▶ _提供テキスト_
::::

セミナーの開催費用、参加費用の勘定科目は?
2020.04.01
カテゴリ: セミナー・シンポジウム
セミナーを開催した、あるいはセミナーに参加した場合、セミナー費用を勘定科目ごとに仕分けて帳簿に記載しなければいけません。
ひとくちにセミナー費用といっても、会場費や講師への謝礼など、セミナーにかかる費用は様々です。その費用1つ1つを正しい勘定科目で処理する必要があります。
また、参加者にしても確定申告をする際に「どのような内容のセミナーなら経費に計上できるのか」「食費や旅費はどうなるのか」など、迷ってしまうことが多いでしょう。
そこで、この記事では、セミナーにかかる費用をどの勘定科目で処理すればいいのかを、主催者側と参加者側、それぞれのケースに分けて解説します。
1.セミナーにかかる費用とは?
セミナーにかかる費用は、主催者と参加者で項目が変わってきます。まずはセミナーにどのような費用がかかるのかを見てみましょう。
1-1.セミナー主催者の費用
下記はセミナー開催にかかる費用の一例です。
・司会、運営スタッフ、事務局スタッフの人件費
・集客費用
・講師への謝礼
・会場費
・録音や撮影ほか消耗品などの雑費
・配布物準備費
・当日の旅費や飲食費
・懇親会費
1-2.セミナー参加者の費用
一方、セミナーに参加する場合は、「セミナー受講料」の他に、
「飲食費」「旅費」「宿泊費」「教材費」「懇親会費」などがかかります。
2.セミナー開催にかかる費用の勘定科目
セミナー主催者が負担する費用は様々です。しかし、企業セミナーは定期的に開催する可能性が高いため、当日運営にかかる諸々の費用は「セミナー運営費」という勘定科目を作って処理するのがもっとも手っ取り早い方法です。
その上で、講師への謝礼や、懇親会費など、内訳を記す方式にすると今後の処理が楽になります。
また、社員の教育や研修、スキルアップを目的とした自社向けセミナーの場合(従業員を社外のセミナーへ参加させる場合も含む)、「教育訓練費」や「研修費」などの科目でも良いでしょう。
2-1.一度勘定科目を使ったら継続的に使用する
セミナーや研修会は開催の目的に従って勘定科目が異なります。例えば、社外向けのセミナーであれば「販売促進費」、社内向けのセミナーであれば「教育訓練費」といった具合です。
目的に適した勘定科目であればなんでもかまいませんが、1度定めた勘定科目はその後継続的に使用すべきという経理の原則(継続性の原則)があるため、計上する際には注意すべきです。
このため、基本的にはセミナー運営費や教育訓練費でまとめても良いのですが、これまでに別の勘定科目を使っていたのであれば、その勘定科目を変えてはいけません。
勘定科目については税理士によっても見解が異なるため、詳しいことは税理士に聞いてみることをおすすめします。

::::

▶ _記録データ_

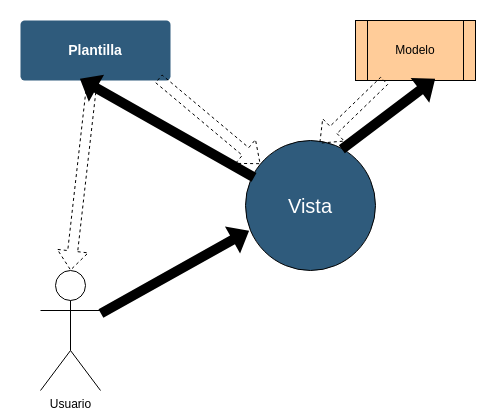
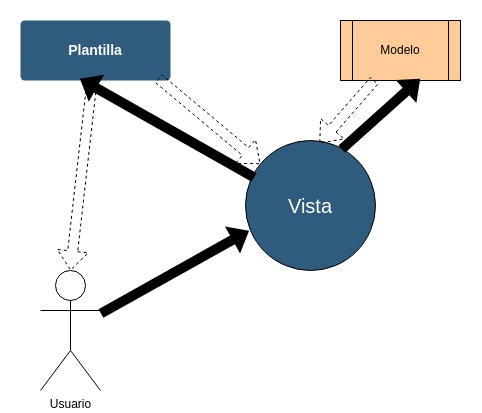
  <mxCell id="0" />
  <mxCell id="1" parent="0" />
  <mxCell id="2" value="Plantilla" style="rounded=1;whiteSpace=wrap;html=1;shadow=0;labelBackgroundColor=none;strokeColor=none;strokeWidth=3;fillColor=#2f5b7c;fontFamily=Helvetica;fontSize=14;fontColor=#FFFFFF;align=center;spacing=5;fontStyle=1;arcSize=7;perimeterSpacing=2;" parent="1" vertex="1"><mxGeometry x="20" y="20" width="150" height="60" as="geometry" /></mxCell>
  <mxCell id="3" value="&lt;font color=&quot;#ffffff&quot; style=&quot;font-size: 20px;&quot;&gt;Vista&lt;/font&gt;" style="ellipse;whiteSpace=wrap;html=1;aspect=fixed;fillColor=#2F5B7C;" vertex="1" parent="1"><mxGeometry x="245" y="140" width="130" height="130" as="geometry" /></mxCell>
  <mxCell id="4" value="Usuario" style="shape=umlActor;verticalLabelPosition=bottom;verticalAlign=top;html=1;outlineConnect=0;" vertex="1" parent="1"><mxGeometry x="40" y="270" width="60" height="120" as="geometry" /></mxCell>
- <mxCell id="5" value="Modelo" style="shape=process;whiteSpace=wrap;html=1;backgroundOutline=1;fillColor=#FFCC99;" vertex="1" parent="1"><mxGeometry x="355" y="20" width="120" height="60" as="geometry" /></mxCell>
+ <mxCell id="5" value="Modelo" style="shape=process;whiteSpace=wrap;html=1;backgroundOutline=1;fillColor=#FFCC99;" vertex="1" parent="1"><mxGeometry x="340" y="20" width="120" height="60" as="geometry" /></mxCell>
  <mxCell id="6" value="" style="shape=flexArrow;endArrow=classic;startArrow=none;html=1;rounded=0;entryX=0.031;entryY=0.692;entryDx=0;entryDy=0;startFill=0;fillColor=#000000;entryPerimeter=0;strokeColor=none;" edge="1" parent="1" source="4" target="3"><mxGeometry width="100" height="100" relative="1" as="geometry"><mxPoint x="120" y="350" as="sourcePoint" /><mxPoint x="220" y="250" as="targetPoint" /></mxGeometry></mxCell>
  <mxCell id="7" value="" style="shape=flexArrow;endArrow=classic;startArrow=none;html=1;rounded=0;entryX=0.667;entryY=0.967;entryDx=0;entryDy=0;startFill=0;fillColor=#000000;entryPerimeter=0;strokeColor=none;exitX=0.738;exitY=0.069;exitDx=0;exitDy=0;exitPerimeter=0;" edge="1" parent="1" source="3" target="5"><mxGeometry width="100" height="100" relative="1" as="geometry"><mxPoint x="350" y="170" as="sourcePoint" /><mxPoint x="504" y="120" as="targetPoint" /></mxGeometry></mxCell>
  <mxCell id="8" value="" style="shape=flexArrow;endArrow=classic;startArrow=none;html=1;rounded=0;entryX=0.396;entryY=0.938;entryDx=0;entryDy=0;startFill=0;fillColor=#000000;entryPerimeter=0;strokeColor=none;exitX=0.069;exitY=0.285;exitDx=0;exitDy=0;exitPerimeter=0;" edge="1" parent="1" source="3" target="2"><mxGeometry width="100" height="100" relative="1" as="geometry"><mxPoint x="120" y="340" as="sourcePoint" /><mxPoint x="274" y="290" as="targetPoint" /></mxGeometry></mxCell>
  <mxCell id="9" value="" style="shape=flexArrow;endArrow=none;startArrow=block;html=1;rounded=0;dashed=1;entryX=0.909;entryY=0.938;entryDx=0;entryDy=0;entryPerimeter=0;startFill=0;endFill=0;" edge="1" parent="1" source="3" target="2"><mxGeometry width="100" height="100" relative="1" as="geometry"><mxPoint x="230" y="260" as="sourcePoint" /><mxPoint x="330" y="160" as="targetPoint" /></mxGeometry></mxCell>
  <mxCell id="10" value="" style="shape=flexArrow;endArrow=none;startArrow=block;html=1;rounded=0;dashed=1;startFill=0;endFill=0;exitX=0.5;exitY=0;exitDx=0;exitDy=0;exitPerimeter=0;" edge="1" parent="1" source="4" target="2"><mxGeometry width="100" height="100" relative="1" as="geometry"><mxPoint x="280" y="208" as="sourcePoint" /><mxPoint x="168" y="88" as="targetPoint" /></mxGeometry></mxCell>
  <mxCell id="11" value="" style="shape=flexArrow;endArrow=none;startArrow=block;html=1;rounded=0;dashed=1;startFill=0;endFill=0;exitX=0.569;exitY=0.023;exitDx=0;exitDy=0;exitPerimeter=0;" edge="1" parent="1" source="3" target="5"><mxGeometry width="100" height="100" relative="1" as="geometry"><mxPoint x="290" y="218" as="sourcePoint" /><mxPoint x="178" y="98" as="targetPoint" /></mxGeometry></mxCell>
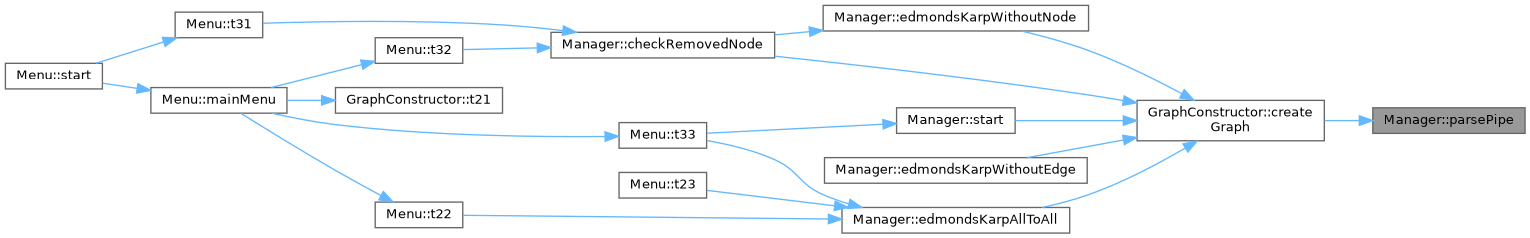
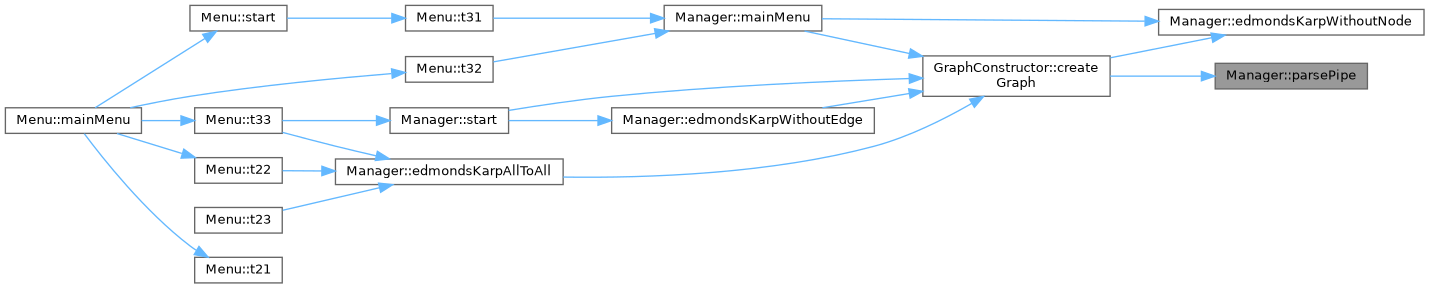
  digraph {
    rankdir=RL
    node [color=grey40 fillcolor=white fontname=Helvetica fontsize=10 shape=box style=filled]
    edge [color=steelblue1 dir=back fontname=Helvetica fontsize=10 labelfontname=Helvetica labelfontsize=10 style=solid]
    n1 [color=gray40 fillcolor=grey60 fontcolor=black height=0.2 label="Manager::parsePipe" width=0.4]
    n2 [height=0.2 label="GraphConstructor::create\lGraph" width=0.4]
-   n3 [height=0.2 label="Manager::checkRemovedNode" width=0.4]
+   n3 [height=0.2 label="Manager::mainMenu" width=0.4]
    n4 [height=0.2 label="Manager::start" width=0.4]
    n5 [height=0.2 label="Manager::edmondsKarpAllToAll" width=0.4]
    n6 [height=0.2 label="Manager::edmondsKarpWithoutEdge" width=0.4]
    n7 [height=0.2 label="Manager::edmondsKarpWithoutNode" width=0.4]
    n8 [height=0.2 label="Menu::t31" width=0.4]
    n9 [height=0.2 label="Menu::t32" width=0.4]
    n10 [height=0.2 label="Menu::t33" width=0.4]
    n11 [height=0.2 label="Menu::t22" width=0.4]
    n12 [height=0.2 label="Menu::t23" width=0.4]
    n13 [height=0.2 label="Menu::start" width=0.4]
    n14 [height=0.2 label="Menu::mainMenu" width=0.4]
-   n15 [height=0.2 label="GraphConstructor::t21" width=0.4]
+   n15 [height=0.2 label="Menu::t21" width=0.4]
    n1 -> n2
    n2 -> n3
    n2 -> n4
    n2 -> n5
    n2 -> n6
-   n2 -> n7
+   n7 -> n2
    n3 -> n8
    n3 -> n9
    n4 -> n10
    n5 -> n10
    n5 -> n11
    n5 -> n12
+   n6 -> n4
    n7 -> n3
    n8 -> n13
    n9 -> n14
    n10 -> n14
    n11 -> n14
-   n14 -> n13
+   n13 -> n14
    n15 -> n14
  }
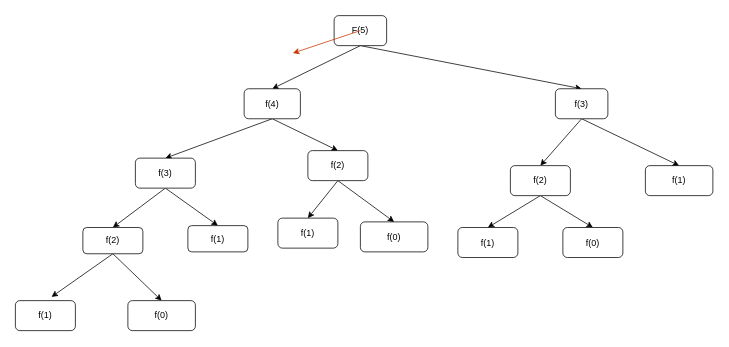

::::

上にあるセミナー費用の勘定科目についての文章を、その最後の文の後から続けて書いてください。

▶ _回答_
2-2.セミナー運営にかかる費用と勘定科目
主催者側が処理すべき費用は下記のようなものが挙げられます。
・集客費用|広告宣伝費
・司会、運営スタッフ、事務局スタッフの人件費|給与手当(人材派遣スタッフの場合は外注費)
・講師への謝礼|支払手数料
・当日の旅費|旅費交通費
・会場費、消耗品費、配布物準備費、飲食費|広告宣伝費、販売促進費(セミナーの目的によって異なる)
・懇親会費|接待交際費
3.セミナー参加にかかる費用の勘定科目
個人事業主の場合、自分の事業に関係のある内容のセミナー費用は経費として計上できます。
たとえ無料のセミナーであっても、セミナー会場に行くまでの旅費や交通費がかかります。これらも経費として計上できるので、忘れずにレシートや領収書を取っておきましょう。また、旅費や交通費は研修費とは別の勘定科目で処理するのがおすすめです。
セミナー費用を経費として計上できるケースと、できないケースの判断基準は、あくまでも「自分の業務や事業と関係があるかどうか」です。
下記がその一例です。
【経費として計上できるケース】
ECサイトを経営している人が物販セミナーに参加するようなケース。
【経費として計上できないケース】
自己啓発系のセミナーなど、事業と関係ない内容のセミナーに参加するケース。
【セミナー参加費の内訳】
・セミナー受講料・・・研修費
・教材費・・・新聞図書費(もしくは研修費に合算)
・旅費、宿泊費・・・旅費交通費
・飲食費・・・交際費
4.まとめ
この記事のポイントをまとめると、以下のとおりです。
・セミナー主催者は「セミナー運営費」で勘定科目をまとめるのがおすすめ
・セミナー参加者は「研修費」の勘定科目がおすすめ
・基本的にどの勘定科目でもいいが、セミナーごとに勘定科目をころころ変えないこと
セミナー費用の勘定科目の処理方法をシンプルにすることで、経理の引継ぎも楽になります。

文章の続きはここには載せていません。